Was sind Pflanzliche Nebenerzeugnisse im Hundefutter?

Auf den Inhaltsangaben der Hundefutterverpackungen und Hundefutterdosen findet man immer wieder kryptisch anmutende Inhaltsstoffe. Da ist beispielsweise von Rohasche, Rohprotein oder auch von pflanzlichen Nebenerzeugnissen die Rede. Wir möchten die pflanzlichen Nebenerzeugnisse etwas näher beleuchten. Was ist das überhaupt? Kann mein Hund davon krank werden oder sind sie völlig harmlos?

Was sind pflanzliche Nebenerzeugnisse?

Grundsätzlich unterscheidet man zwischen zwei Arten von Hundefuttern: das Alleinfutter und das Ergänzungsfutter. Mit Alleinfutter ist das allgemein bekannte Trocken– oder Nassfutter gemeint. Mit Ergänzungsfuttermitteln  werden solche Stoffe bezeichnet, die man z.B. selbst zubereitetem Futter zugibt, um eine optimale Versorgung mit allen Nähr- und Mineralstoffen zu erreichen. Oft taucht bei den Alleinfuttern (egal ob trocken oder nass) der Begriff „pflanzliche Nebenerzeugnisse“ bei der Inhaltsangabe auf. Dabei handelt es sich leider nicht um leckeres Obst oder Gemüse, mit dem das Hundefutter angereichert wurde. Pflanzliche Nebenerzeugnisse sind nichts anderes als Abfallprodukte, die bei der Getreideverwertung anfallen. Das können unter anderem sein: Weizenkleie, Erdnussschalen oder auch Stroh.
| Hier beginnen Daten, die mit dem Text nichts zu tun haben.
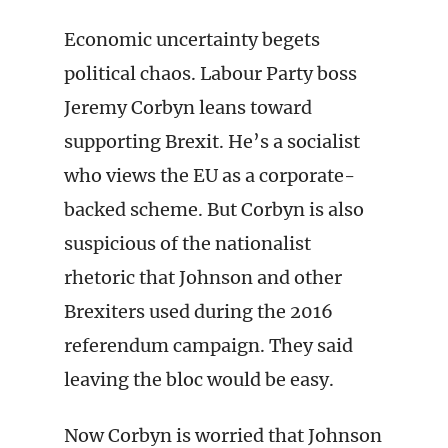
Economic uncertainty begets
political chaos. Labour Party boss
Jeremy Corbyn leans toward
supporting Brexit. He’s a socialist
who views the EU as a corporate-
backed scheme. But Corbyn is also
suspicious of the nationalist
rhetoric that Johnson and other
Brexiters used during the 2016
referendum campaign. They said
leaving the bloc would be easy.
Now Corbyn is worried that Johnson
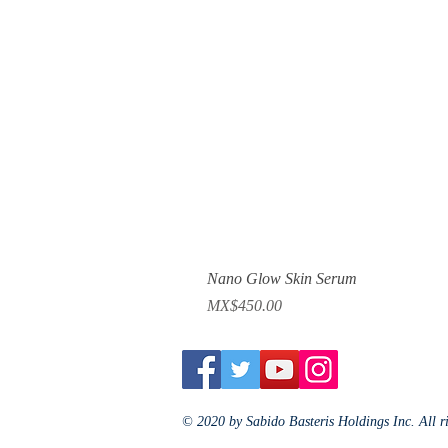
Nano Glow Skin Serum
Price
MX$450.00
© 2020 by Sabido Basteris Holdings Inc. All r
Jewelry Fashion Luxury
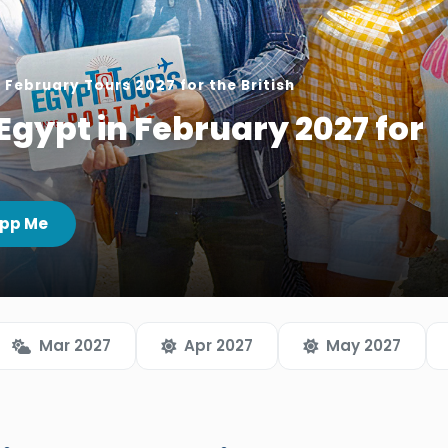
 February Tours 2027 for the British
Egypt in February 2027 for
pp Me
Mar 2027
Apr 2027
May 2027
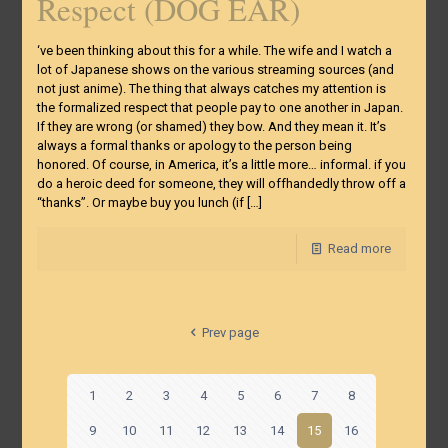
Respect (DOG EAR)
‘ve been thinking about this for a while. The wife and I watch a
lot of Japanese shows on the various streaming sources (and
not just anime). The thing that always catches my attention is
the formalized respect that people pay to one another in Japan.
If they are wrong (or shamed) they bow. And they mean it. It’s
always a formal thanks or apology to the person being
honored. Of course, in America, it’s a little more… informal. if you
do a heroic deed for someone, they will offhandedly throw off a
“thanks”. Or maybe buy you lunch (if
[…]
Read more
Prev page
1
2
3
4
5
6
7
8
9
10
11
12
13
14
15
16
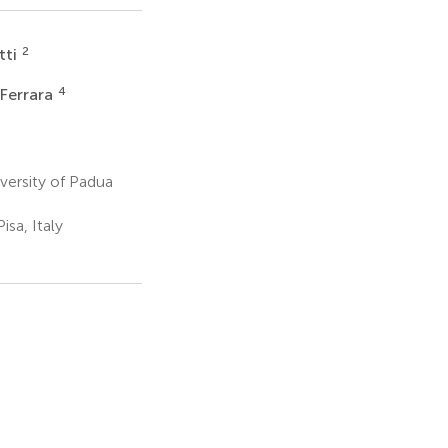
2
tti
4
Ferrara
ersity of Padua
sa, Italy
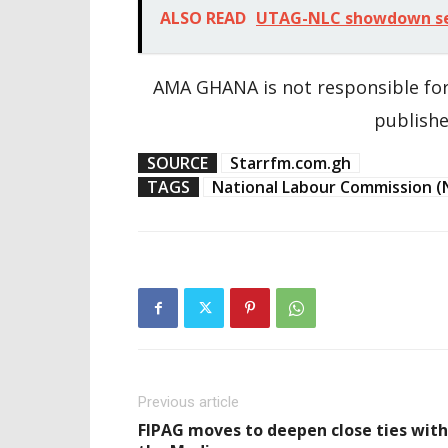
ALSO READ
UTAG-NLC showdown set 
AMA GHANA is not responsible for
publishe
SOURCE
Starrfm.com.gh
TAGS
National Labour Commission (
Previous article
FIPAG moves to deepen close ties with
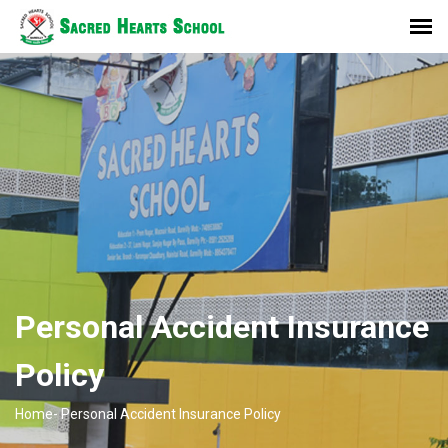
Personal Accident Insurance
Policy
Home-
Personal Accident Insurance Policy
Diese dienen als Füllstoffe, sind aber vom Hund schlecht verwertbar und belasten eher den Verdauungstrakt.

„Aufpassen“ heißt es auch bei Hundefuttern, bei denen auf dem Etikett ganz oben der Inhaltsstoff Getreide steht. Das heißt dann in der Regel, dass nicht allzu viel Fleisch im Futter vorhanden ist. Eine geringe Menge an Getreide im Hundefutter ist übrigens nicht ungesund, sondern wird sogar für eine gesunde Verdauung benötigt. Hunde sind nämlich – im Gegensatz zu Katzen – keine reinen Fleischfresser. Manche Hersteller schreiben auch Soja, Maiskernmehl oder ähnliches in die Inhaltsangabe, um die reine Getreidemenge in ihrem Hundefutter zu verschleiern. „Pflanzliche Nebenprodukte“ ist im Prinzip mit „billige pflanzliche Stoffe“ gleichzusetzen. Diese haben in gutem Hundefutter nichts zu suchen.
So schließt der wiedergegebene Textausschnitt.